We are not informed — and we do not say — whether the Commission’s action satisfied the rule’s specific requirement for completion of “processing and review.” But we point out that neither the Commission’s “review” function under the rule nor its licensing function under the statute is performed merely by a determination (set forth earlier in its notice for consolidated hearing) that both applicants were “legally, technically and financially qualified” to receive the grant. The Commission does not stand in the position of a “traffic policeman with power to consider merely the financial and technical qualifications of the applicant.”
The preliminary determination, made on the basis of infor
mation required by § 308(b),
is neither a substitute for nor the equivalent of the conclusion required by § 309(a). Even under the Commission’s rules, these are separate determinations.

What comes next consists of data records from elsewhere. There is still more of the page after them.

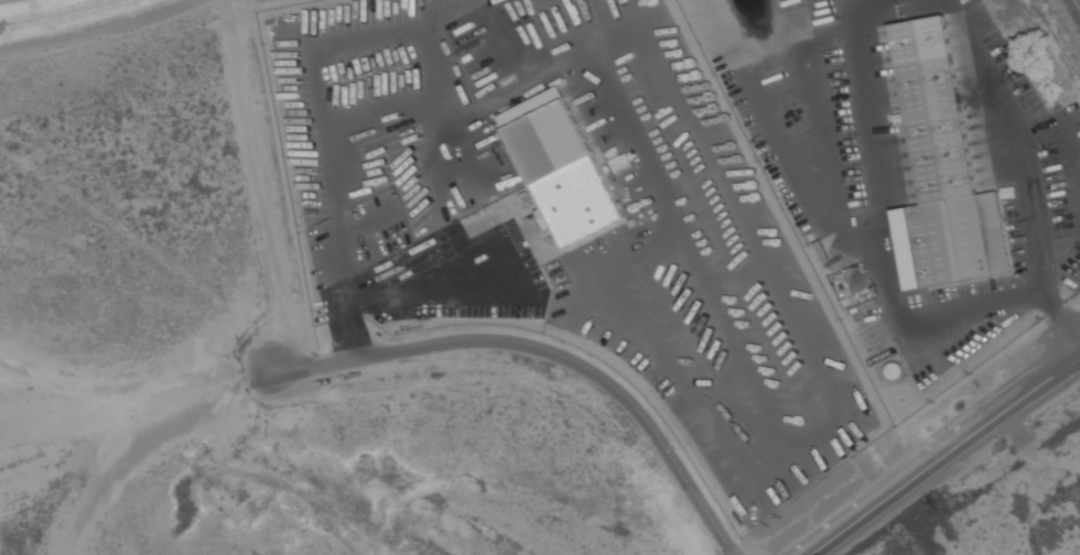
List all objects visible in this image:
road: (1017, 139)
building: (945, 170)
building: (563, 173)
parking lot: (564, 214)
road: (883, 231)
road: (408, 297)
road: (1061, 328)
road: (521, 348)
building: (893, 369)
storage tank: (893, 369)
road: (942, 452)

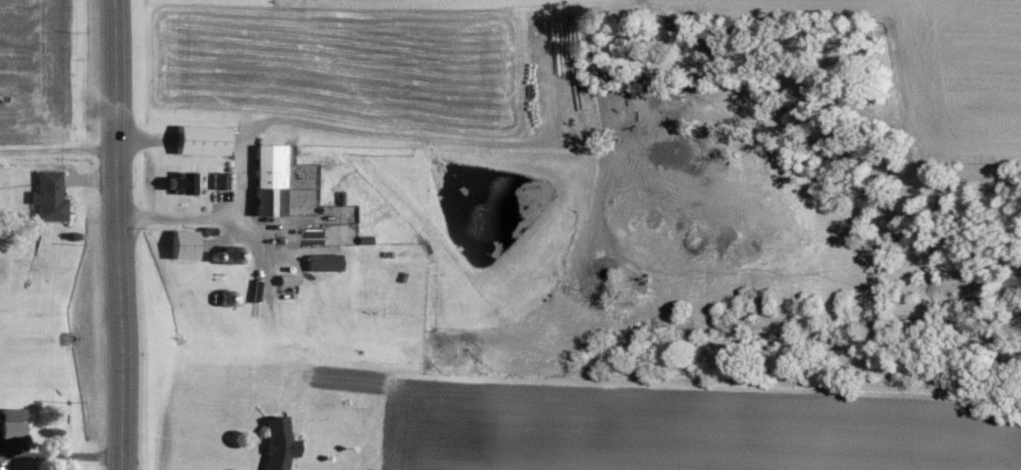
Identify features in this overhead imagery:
road: (287, 125)
building: (204, 139)
road: (55, 147)
building: (270, 178)
building: (221, 179)
building: (184, 181)
building: (50, 196)
road: (117, 234)
building: (186, 243)
road: (256, 245)
building: (326, 261)
building: (291, 281)
building: (14, 424)
building: (278, 443)
road: (61, 451)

And' it is clear that § 309(b)’s mandate — requiring, apart from the earlier finding, a considered finding that the grant will serve the public interest — must be followed even where an application is unopposed.

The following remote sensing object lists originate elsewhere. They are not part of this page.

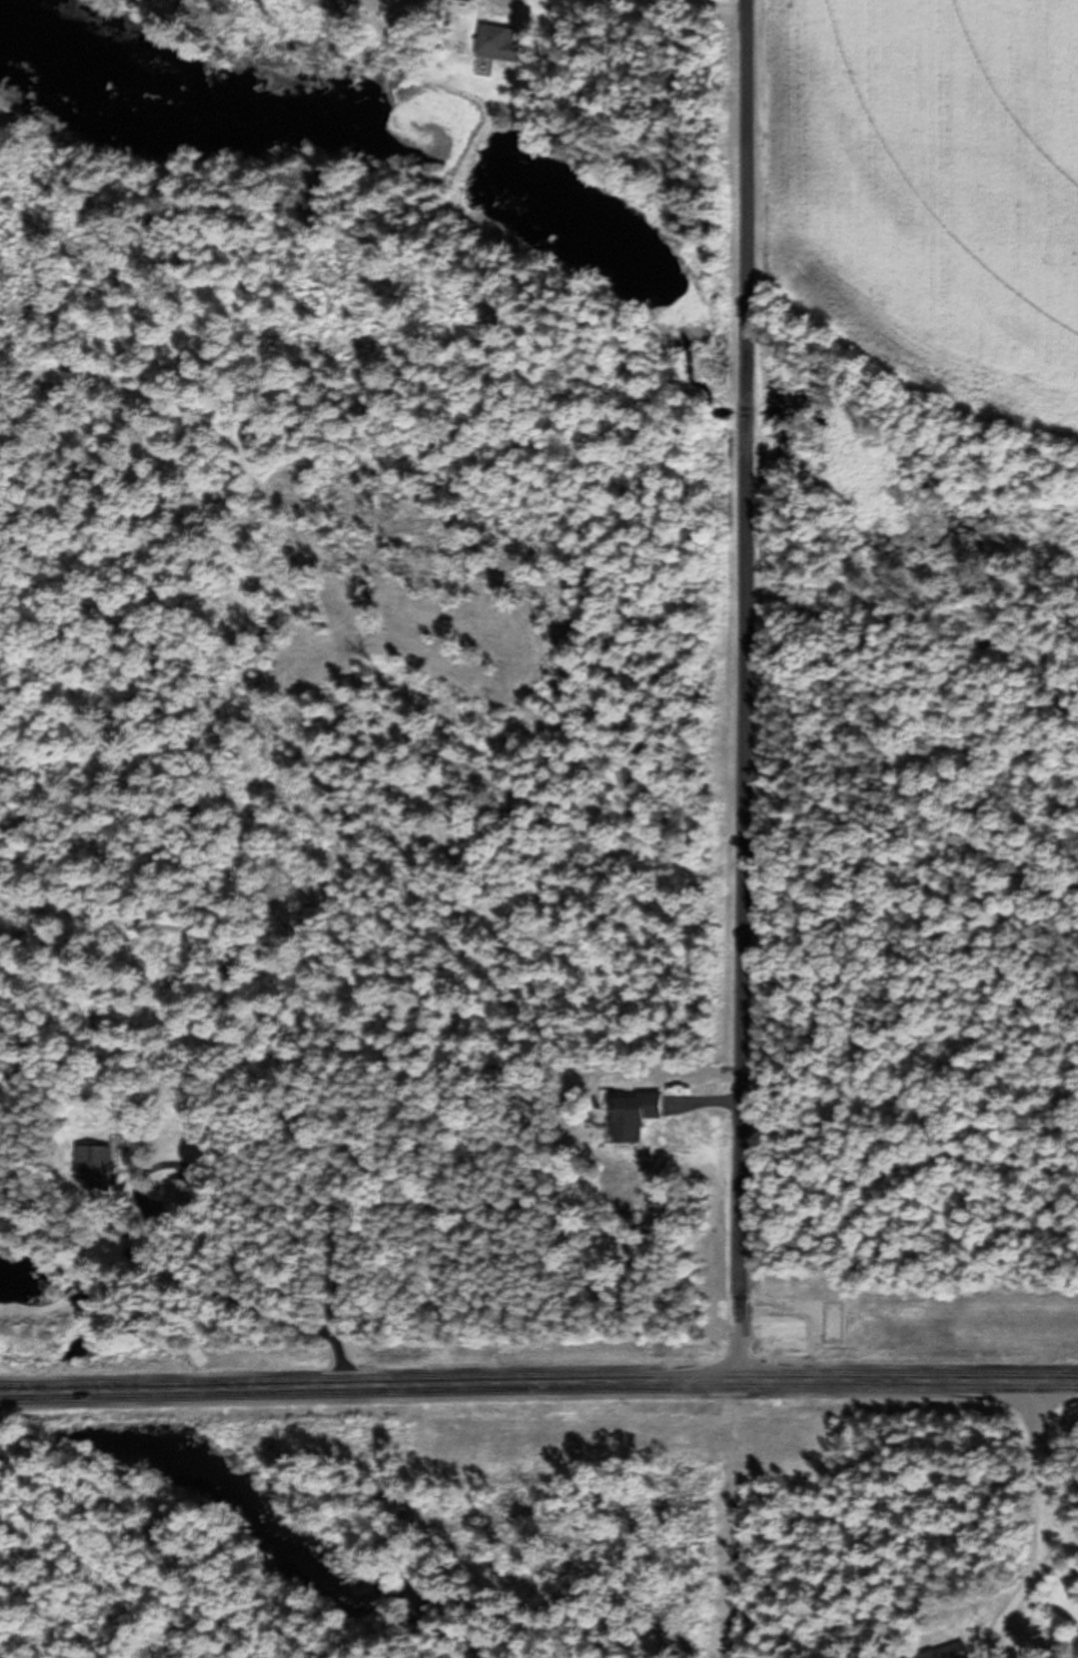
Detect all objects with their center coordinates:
building: (453, 2)
road: (312, 14)
road: (634, 37)
building: (490, 45)
road: (744, 693)
building: (629, 1119)
building: (96, 1170)
road: (570, 1255)
road: (538, 1388)
road: (1028, 1525)
road: (1046, 1605)
building: (1077, 1614)
building: (949, 1653)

Up until February 16, when the Broadcasting Corporation withdrew, a comparative hearing was contemplated in which public interest considerations would have been thoroughly explored in the record. The drop-out of the Broadcasting Corporation on the very eve of the grant made such an exploration impossible without more time. Some of the matters which, on the face of this record at least, appear to have been unresolved were: the existence or non-existence of a Grade A overlap posed by the five-day old amendment; the effect of the conceded Grade B overlap between the Wheeling station and the proposed Clarksburg station; the possible significance of community television antenna systems as a broadcast service; the extent to which the newspaper and broadcast interests of Ohio Valley should militate against a grant; and the probative value of an unsworn statement by counsel for Ohio Valley that his client’s payment to its adversary was for “out-of-pocket expenses” only.
There may be cases in which the Commission, in one day, can review an application and properly determine that a grant would be in the public interest. Perhaps the present case is among them. But because this record gives no reason to think that it is, we feel that the “full hearing” called for by the protest is essential to permit the Commission to reexamine the propriety of its February 17 action.

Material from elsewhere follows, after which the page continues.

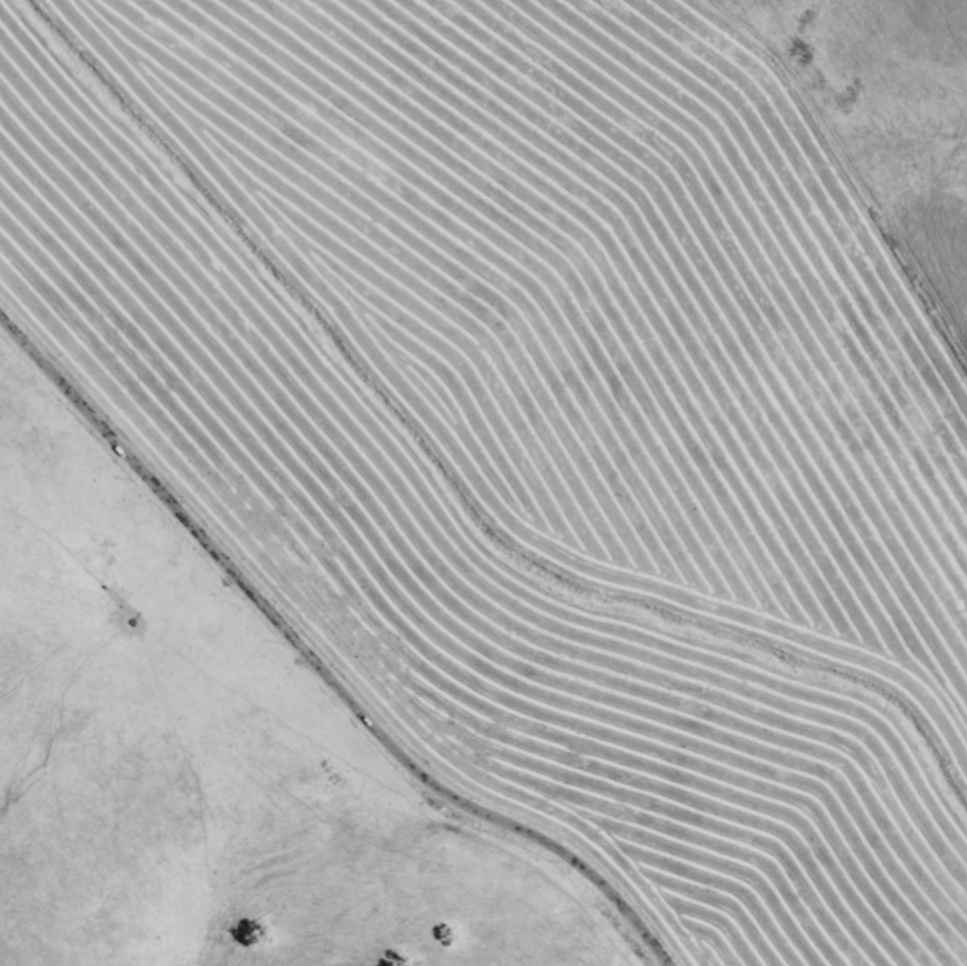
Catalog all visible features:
crop: (546, 409)
road: (308, 668)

The Commission finds support for its action in its announced policy to accelerate the inauguration of television service after the “freeze” on new television authorizations was lifted.
Without minimizing the force o'f this objective, we think Congress did not intend that the Commission should abandon consideration of long range public interests in order to further short and, perhaps, doubtful ones. This court’s decision in Mansfield Journal Co. v. Federal Communications Commission
made plain that, unless the Commission is properly assured that its action will serve the public interest, it should not make any grant.
III.
Conclusion
We recognize that compliance with the procedural and public interest requirements of the Act may have the effect of leaving Channel 12 open and
depriving the people of Clarksburg of immediate local television service.
But that consideration does not, we think, justify a grant which the Commission, when it receives and reviews all the pertinent evidence, may determine is contrary to the public interest.
The Commission’s Order Denying the Protest Is Reversed and the Case Is Remanded for Further Proceedings Consistent with this Opinion.